Search term "input": please copy every line of the records below that contains it.

● **Electronic design files**:
##########
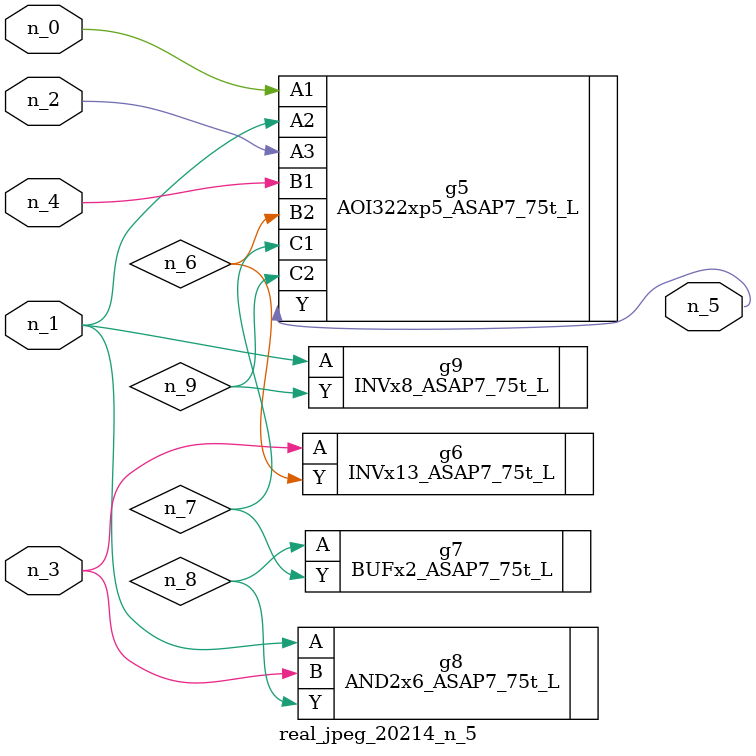
<source format=v>
module real_jpeg_20214_n_5 (n_4, n_0, n_1, n_2, n_3, n_5);

input n_4;
input n_0;
input n_1;
input n_2;
input n_3;

output n_5;

wire n_8;
wire n_6;
wire n_7;
wire n_9;

AOI322xp5_ASAP7_75t_L g5 ( 
.A1(n_0),
.A2(n_1),
.A3(n_2),
.B1(n_4),
.B2(n_6),
.C1(n_7),
.C2(n_9),
.Y(n_5)
);

AND2x6_ASAP7_75t_L g8 ( 
.A(n_1),
.B(n_3),
.Y(n_8)
);

INVx8_ASAP7_75t_L g9 ( 
.A(n_1),
.Y(n_9)
);

INVx13_ASAP7_75t_L g6 ( 
.A(n_3),
.Y(n_6)
);

BUFx2_ASAP7_75t_L g7 ( 
.A(n_8),
.Y(n_7)
);


endmodule
</source>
##########
● **Problem solution**:
input n_4;
input n_0;
input n_1;
input n_2;
input n_3;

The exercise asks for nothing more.